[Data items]
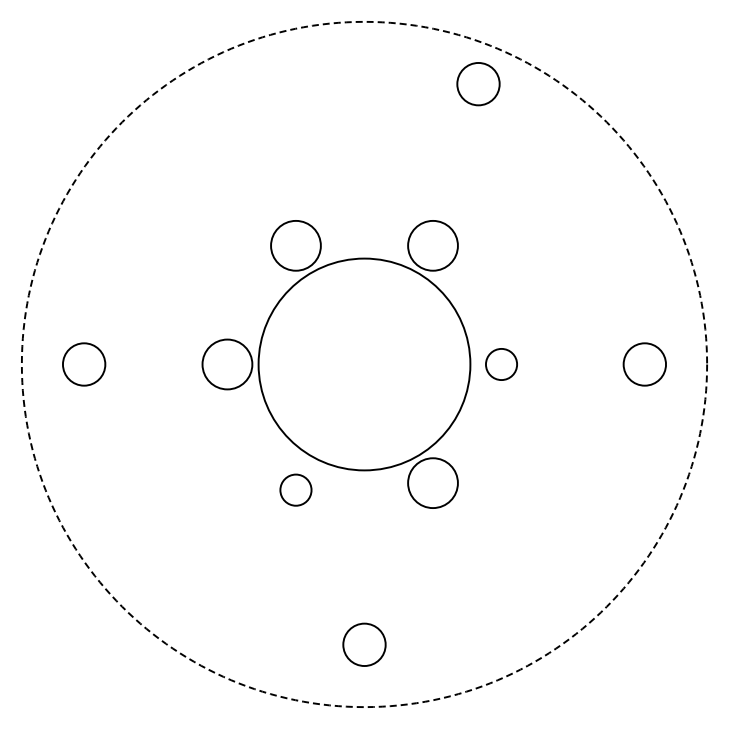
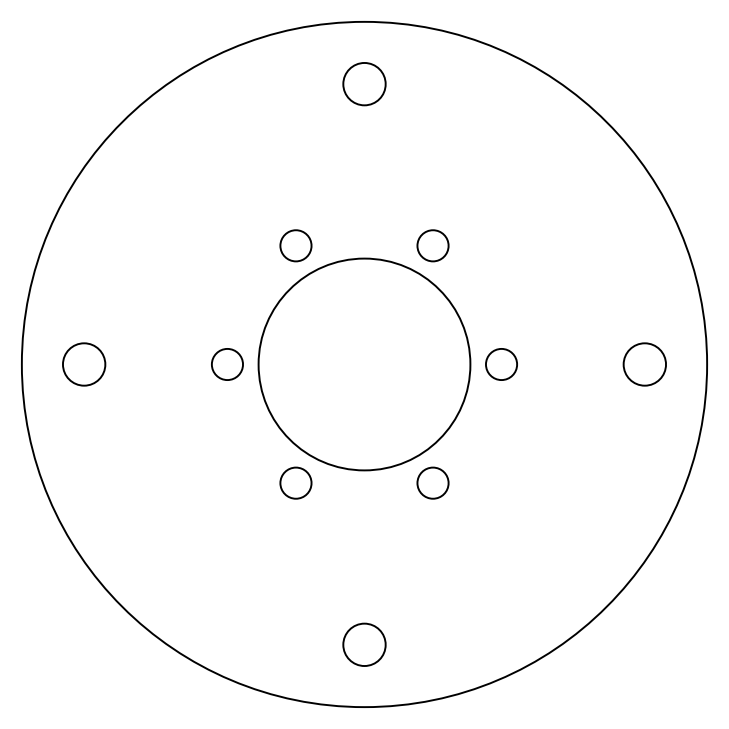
circle at (478, 84) position: (478, 84) -> (364, 84)
circle at (295, 245) diameter: 50 px -> 31 px
circle at (432, 245) diameter: 50 px -> 31 px
circle at (227, 364) diameter: 50 px -> 31 px
circle at (364, 364): dashed -> solid
circle at (432, 483) diameter: 50 px -> 31 px
circle at (295, 489) position: (295, 489) -> (295, 482)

* DIRECTION *
Convert the lines in the rows above into a numbered list, omitting blank lines and leaving out the pictures.

* FINISHED ANSWER *
1. circle at (478, 84) position: (478, 84) -> (364, 84)
2. circle at (295, 245) diameter: 50 px -> 31 px
3. circle at (432, 245) diameter: 50 px -> 31 px
4. circle at (227, 364) diameter: 50 px -> 31 px
5. circle at (364, 364): dashed -> solid
6. circle at (432, 483) diameter: 50 px -> 31 px
7. circle at (295, 489) position: (295, 489) -> (295, 482)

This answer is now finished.